The NewsCodes are the controlled vocabularies developed by IPTC. Reviewing of the various taxonomies.
Very funny discussions such as the Japanese that insist that "BodyBuilding" should be considered
as a "Sport" and not at a "Lifestyle and Leisure" :-)
A proposal by Reuters about the label of the NewsCodes that should start by a capital letter, be in
the singular unless it is a plural noun in British English. Decision: the NewsCodes labels management
will NOT change. It has not been accepted.
I think the audience catch all the bits of the presentation.
One remark: forget the name "NewsML2" and replace it by "NewsML G2" !
NITF future: Article Markup Language.
See: http://www.articleml.org/proposed/.
Goals: Any ArticleML document can be included within a NewsML wrapper, which provides in-depth
layers of metadata covering subject matter, authorship, publication history, priority, and other
publishing details. NewsML also allows news items of any media type to be ranked and grouped,
providing the ultimate flexibility in content distribution.
Speakers: Nikos Sarris is a Senior IT consultant and Evi Varsou is the Head of Integrated Solutions Unit in the Athens Technology Centre company.

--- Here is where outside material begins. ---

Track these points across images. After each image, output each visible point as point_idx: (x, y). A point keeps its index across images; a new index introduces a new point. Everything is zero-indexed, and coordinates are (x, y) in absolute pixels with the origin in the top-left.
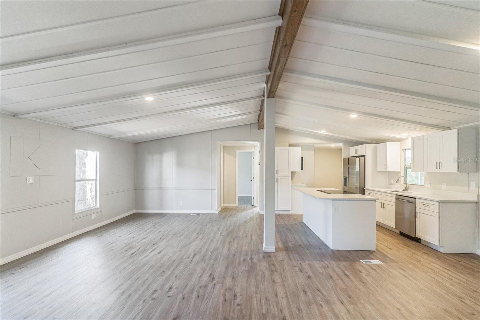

A very buisness presentation that you can see at NewsML/MESH-Presentation.ppt ! There was a joint flash presentation, nice, made by communication company but with only buzz words or presentation of all subtilities of EU Integrated Projects (like presentation of Work Packages ...)
Well, I have thus a quite bad idea of the presentation. First, it was the typical NTUA Greek presentation, where they were talking more about Image and Video Content Analysis in general rather than the News domain in particular ! All notice that there are no news agencies in the project (emphasize as a weakness of the projec tby the EU). They try now to have news agencies in their advisory board ... so they could work but for free, something that IPTC do not really like!
The presenter has almost discovered today NewsML and there was a Working Group in IPTC that deals with metadata standards, that try to develop model and format for representing news metadata ...
There will be a "Media day" organized during SAMT, the 6th of December ! One of the question dealt with the overlap with the aim of the Quaero project while the presenters were not aware of that !